Les cours d’eau de Katushika étaient jadis si propres qu’ils fournissaient une grande partie du poisson pour les restaurants locaux, et ses usines de textile lavaient leurs vêtements teints dans leurs eaux. Les enfants nageaient dans les canaux et chassaient les écrevisses le long de leurs rives. Mais avec la croissance économique rapide de l’après-guerre, l’Arakawa et le Nakagawa sont devenus des bassins fétides dans lesquels les usines, grandes et petites, y déversaient leurs déchets. Entre les années 1960 et le milieu de la décennie suivante, leurs eaux se sont transformées en une boue brunâtre éliminant tous les poissons et tenant les gens à distance. Heureusement, la conscience environnementale a pris le dessus à la fin des années 1970 et les rivières de Katsushika sont devenues bien plus propres. En 1992, l’usine de Kanamachi s’est même dotée d’un système avancé de traitement de l’eau à l’ozone qui lui permet de commercialiser désormais sa propre marque d’eau embouteillée, Tôkyô-sui (Eau de Tôkyô).

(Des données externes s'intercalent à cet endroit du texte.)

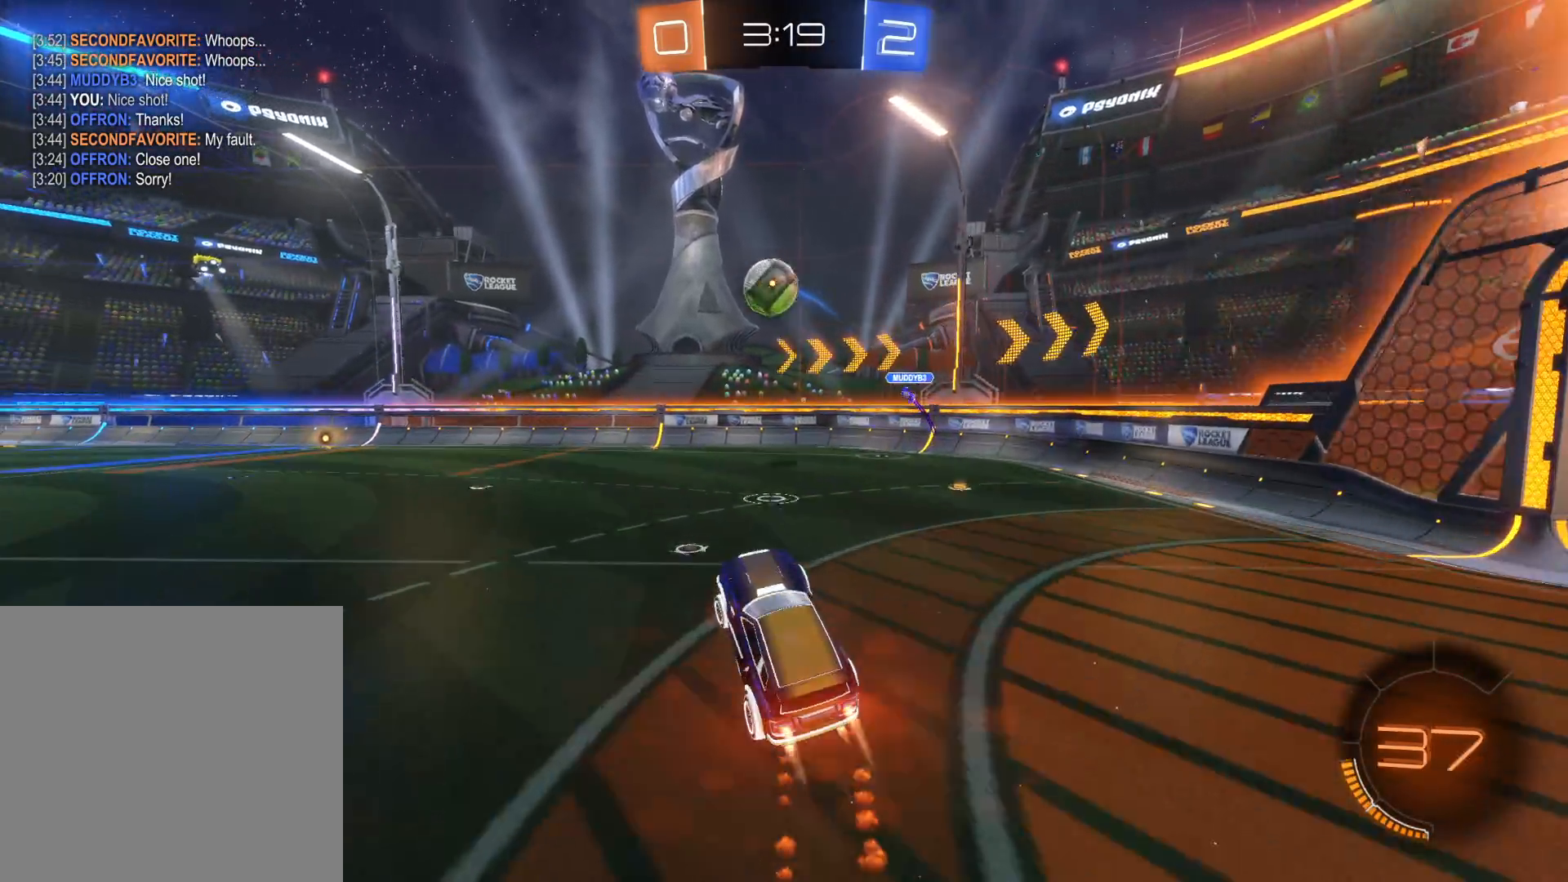
{"buttons": ["L1", "R2"], "left_stick": "left", "right_stick": "center", "events": [[100, "left_stick", "left"], [166, "CROSS", "up"], [166, "L1", "down"], [183, "CIRCLE", "up"], [250, "CIRCLE", "down"], [266, "CROSS", "down"], [366, "CIRCLE", "up"], [366, "CROSS", "up"]]}
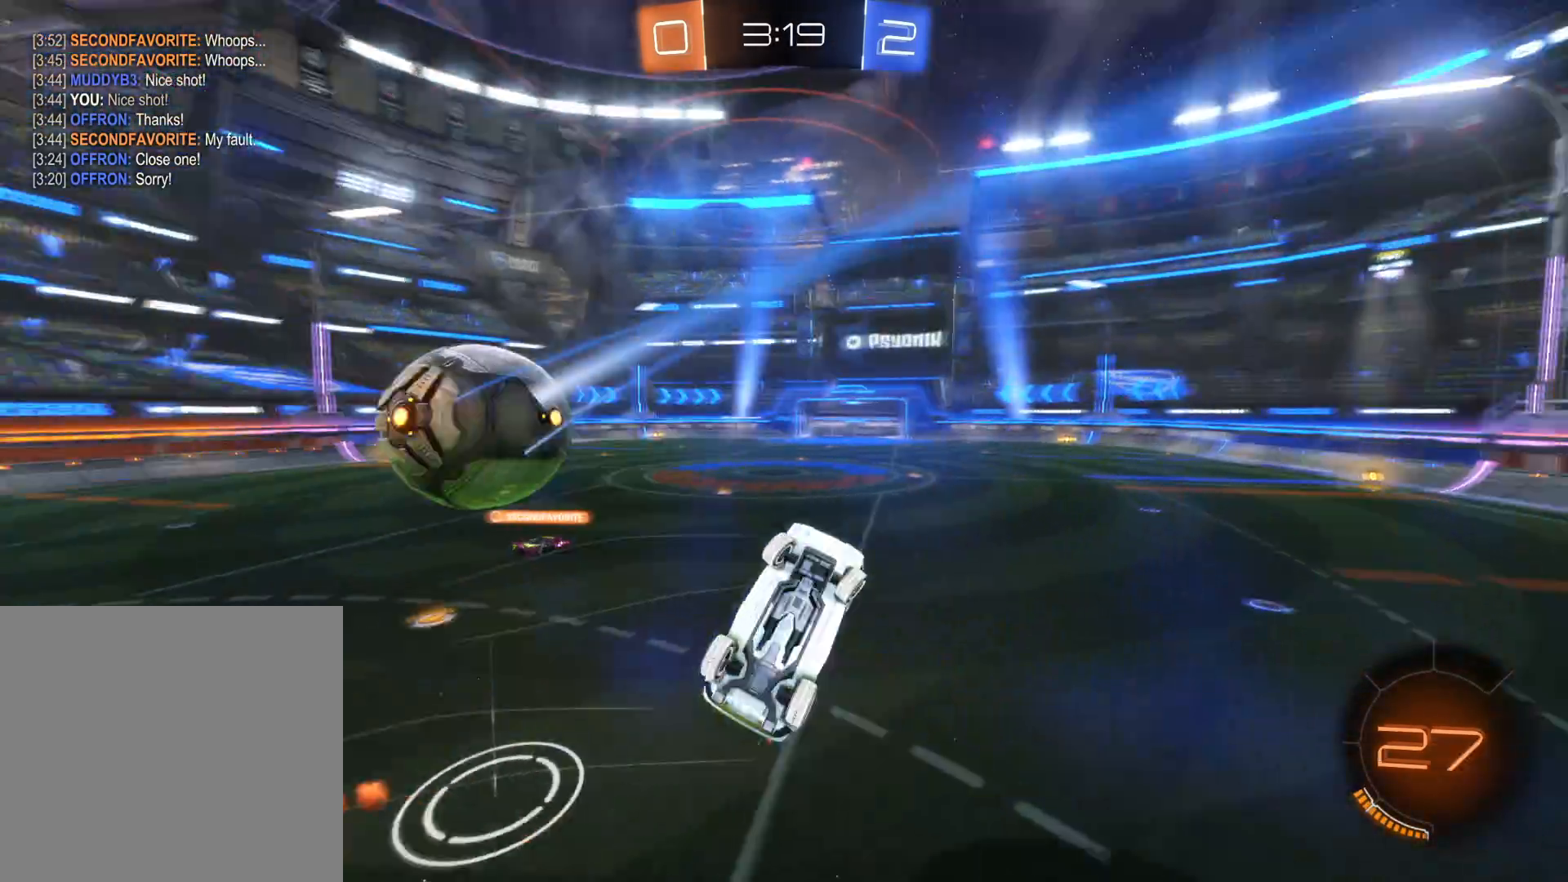
{"buttons": ["R2"], "left_stick": "up", "right_stick": "center", "events": [[16, "left_stick", "up-left"], [183, "left_stick", "up"], [250, "L1", "up"]]}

La flore est un autre thème récurrent de l’histoire de Katsushika. Son nom lui-même proviendrait de l’arrow root (Maranta Arundinaea), une plante qui poussait jadis dans la région et dont le nom japonais, kuzu, peut également être prononcé katsu. Le nom apparaît plusieurs fois dans le Man’yôshû, célèbre anthologie de poésie japonaise du VIIIe siècle. Cependant, l’iris est sa fleur la plus connue. Le jardin d’iris le plus connu de Tôkyô est sans doute celui relativement petit du sanctuaire Meiji à Yoyogi, mais si vous voulez vraiment profiter de cette fleur, rendez-vous à Katsushika, la véritable “terre de l’iris” à Tôkyô. C’est ici, dans les marais le long de l’Arakawa et de l’Edogawa qu’on trouve des milliers d’iris en fleurs tout au long du mois de juin. Le jardin Horikiri, près de l’Arakawa, est le plus connu. Créé par un agriculteur local au début du XIXe siècle, il est devenu si populaire qu’il a même été immortalisé par Hiroshige dans sa série Cent vues d’Edo. À ce jour, seul l’un des cinq jardins d’origine a survécu. Si vous voulez vraiment être submergé par le mélange spectaculaire de violets, d’indigos et de blancs, vous pouvez vous rendre dans un parc plus récent (ouvert en 1965), mais beaucoup plus grand, le Mizumoto Kôen.